The target audience of this simulation is emergency medicine residents and medical students.  The simulation is based on a real case of a 12-year-old male who presented obtunded with shortness of breath and hypothermia who was ultimately diagnosed with diabetic ketoacidosis (DKA) and pneumomediastinum.  This case highlights the diagnosis and management of an adolescent with new onset diabetic ketoacidosis and pneumomediastinum with deterioration of status, as well as important ventilator settings if intubation is required in the setting of diabetic ketoacidosis.

Background:

Type 1 diabetes is a common disease in the pediatric population with the prevalence being approximately 2.15 per 1000 youths and diabetic ketoacidosis being the presenting status in 30-40% of the patients.1  Physicians who evaluate a child with altered mental status must have diabetic ketoacidosis in their differential.
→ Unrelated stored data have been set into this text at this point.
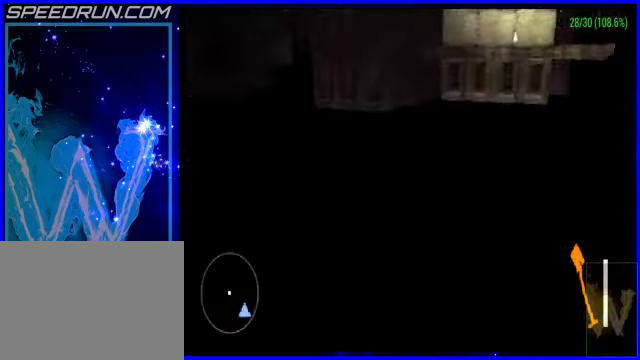
{"buttons": [], "left_stick": "right", "events": [[250, "R1", "up"], [300, "CROSS", "up"], [300, "left_stick", "right"]]}
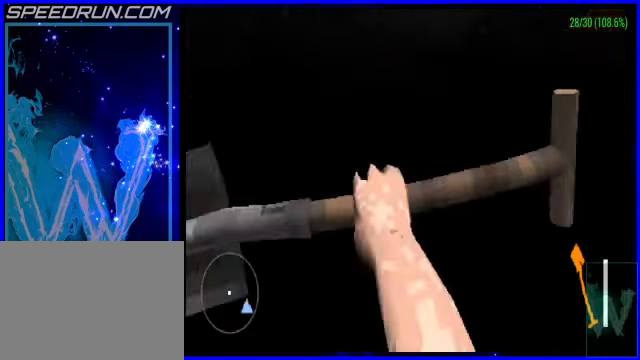
{"buttons": [], "left_stick": "up", "events": [[50, "left_stick", "center"], [150, "R3", "down"], [250, "R3", "up"], [400, "left_stick", "up"]]}
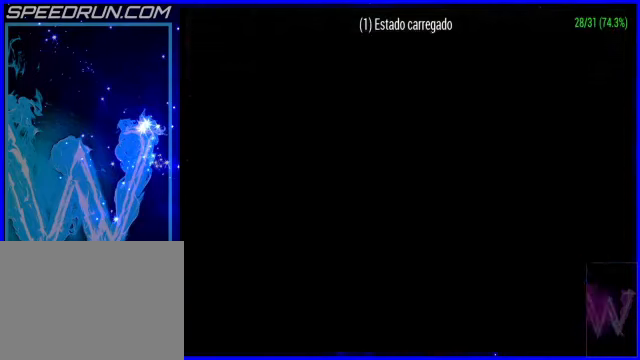
{"buttons": ["CROSS"], "left_stick": "up-right", "events": [[50, "left_stick", "up-left"], [150, "CROSS", "down"], [450, "left_stick", "up-right"]]}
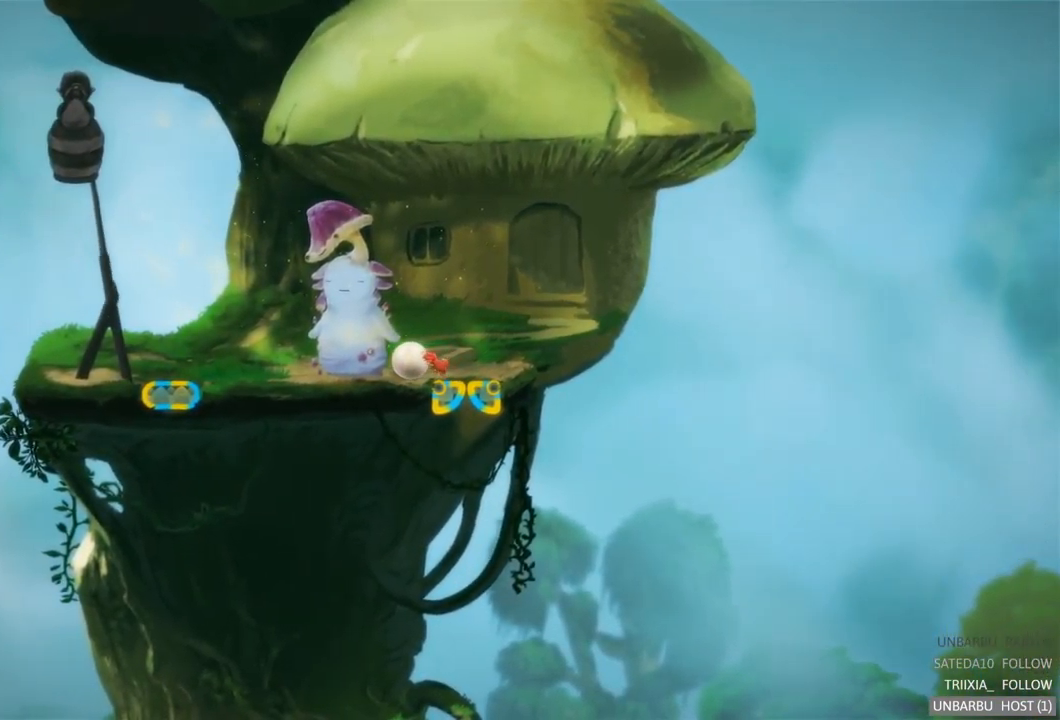
Gameplay with a controller (Xbox layout); each line is a JSON object with the inputs held at the frame after it. "events" lists button and stick changes between this image and that frame as [ms after this image, input, new state], when the widget could be followed in between. Not read: L3 R3.
{"buttons": [], "left_stick": "left", "right_stick": "center", "events": [[100, "left_stick", "center"], [350, "left_stick", "left"]]}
In the setting of mechanical ventilation in patients with diabetic ketoacidosis (DKA), special care must be taken.  Mechanical ventilation in these patients comes with increased risk, morbidity, and mortality.  Risk factors for pneumomediastinum include lung disease such as asthma, chronic obstructive pulmonary disease (COPD), and malignancy, but also can occur in the acute setting of vomiting or trauma.

Educational Objectives:

By the end of the simulation, learners will be able to: 1) develop a differential diagnosis for an adolescent who presents obtunded with shortness of breath; 2) discuss the management of diabetic ketoacidosis; 3) discuss management of hypothermia in a pediatric patient; 4) discuss appropriate ventilator settings in a patient with diabetic ketoacidosis; and 5) demonstrate interpersonal communication with family, nursing, and consultants during high stress situations.

Educational Methods:

This is a high-fidelity simulation that allows learners to manage the diagnosis and treatment of diabetic ketoacidosis and hypothermia in an adolescent patient.  Participants participated in a debriefing after the simulation. There should be approximately 4-5 learners per case.  This simulation was performed in 3 sessions.  Each learner performed this simulation one time.

Research Methods:

The effectiveness of this case was evaluated by surveys given to learners after debriefing. Learners gave quantitative and qualitative results of their feedback using a 1-5 rating scale and open-ended written questions. This case was trialed with residents in their first through third years of training as well as fourth year medical students.

Results:

Feedback was very positive, with 19 residents completing the post-simulation survey. They enjoyed the case and reported they would feel more comfortable in a comparable situation in the future.  Four survey questions were asked of the participants. On average, learners stated they felt the simulation improved their ability to manage a pediatric DKA patient, and their knowledge of complications and appropriate ventilator settings improved (modes of 5, 4 and 5, respectively).

Discussion:

Diabetic ketoacidosis is a common and critical diagnosis for emergency medicine physicians to consider in the setting of altered mental status in a pediatric patient.  This simulation has multiple steps and is based on a real case of an obtunded and hypothermic pediatric patient who was ultimately diagnosed with diabetic ketoacidosis complicated by pneumomediastinum.

Topics:

Diabetic ketoacidosis, pneumomediastinum, hypothermia, altered mental status, pediatrics, adolescent, intubation, hypoxia, ventilator settings, cardiac arrest, emergency medicine, medical simulation.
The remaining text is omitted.